▶ Problem statement
Identify every line in the items below that contains the string "памяти", and copy each of those lines. Case counts.

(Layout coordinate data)
________________
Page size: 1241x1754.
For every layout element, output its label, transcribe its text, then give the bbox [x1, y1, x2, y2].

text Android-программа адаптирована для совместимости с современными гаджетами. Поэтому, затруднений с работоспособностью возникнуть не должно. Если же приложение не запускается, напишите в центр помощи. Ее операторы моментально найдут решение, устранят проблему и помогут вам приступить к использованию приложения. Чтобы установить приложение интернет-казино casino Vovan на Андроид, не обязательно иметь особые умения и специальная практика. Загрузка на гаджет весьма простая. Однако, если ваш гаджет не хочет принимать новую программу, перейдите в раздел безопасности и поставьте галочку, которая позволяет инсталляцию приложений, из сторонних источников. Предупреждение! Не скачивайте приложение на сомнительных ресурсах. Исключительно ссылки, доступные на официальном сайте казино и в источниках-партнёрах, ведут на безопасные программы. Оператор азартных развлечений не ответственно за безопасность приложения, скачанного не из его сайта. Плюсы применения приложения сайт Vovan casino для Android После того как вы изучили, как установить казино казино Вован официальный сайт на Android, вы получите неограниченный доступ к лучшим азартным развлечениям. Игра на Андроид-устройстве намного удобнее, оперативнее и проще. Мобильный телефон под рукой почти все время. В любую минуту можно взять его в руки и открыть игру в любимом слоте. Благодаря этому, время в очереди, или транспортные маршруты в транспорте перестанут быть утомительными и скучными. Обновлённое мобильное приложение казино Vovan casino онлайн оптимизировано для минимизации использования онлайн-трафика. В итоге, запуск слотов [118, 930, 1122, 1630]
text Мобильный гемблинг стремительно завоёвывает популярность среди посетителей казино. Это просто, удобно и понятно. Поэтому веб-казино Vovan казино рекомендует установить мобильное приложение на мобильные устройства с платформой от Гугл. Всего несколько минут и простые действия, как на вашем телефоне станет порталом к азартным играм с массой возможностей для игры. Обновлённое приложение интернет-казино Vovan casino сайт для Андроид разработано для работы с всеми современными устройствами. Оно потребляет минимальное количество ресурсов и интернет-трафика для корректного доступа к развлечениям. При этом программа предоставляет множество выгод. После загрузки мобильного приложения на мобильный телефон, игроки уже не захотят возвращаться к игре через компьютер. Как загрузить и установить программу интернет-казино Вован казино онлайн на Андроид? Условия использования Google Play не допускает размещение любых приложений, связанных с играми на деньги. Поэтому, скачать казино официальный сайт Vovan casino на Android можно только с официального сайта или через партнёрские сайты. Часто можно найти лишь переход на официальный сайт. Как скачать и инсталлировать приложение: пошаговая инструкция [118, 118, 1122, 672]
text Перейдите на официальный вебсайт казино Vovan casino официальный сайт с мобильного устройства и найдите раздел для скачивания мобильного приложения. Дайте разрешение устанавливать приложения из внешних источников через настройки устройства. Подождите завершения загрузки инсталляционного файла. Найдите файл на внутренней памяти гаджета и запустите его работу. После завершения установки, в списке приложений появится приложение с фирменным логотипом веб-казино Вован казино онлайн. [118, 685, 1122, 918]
________________
▶ Exercise result
text Перейдите на официальный вебсайт казино Vovan casino официальный сайт с мобильного устройства и найдите раздел для скачивания мобильного приложения. Дайте разрешение устанавливать приложения из внешних источников через настройки устройства. Подождите завершения загрузки инсталляционного файла. Найдите файл на внутренней памяти гаджета и запустите его работу. После завершения установки, в списке приложений появится приложение с фирменным логотипом веб-казино Вован казино онлайн. [118, 685, 1122, 918]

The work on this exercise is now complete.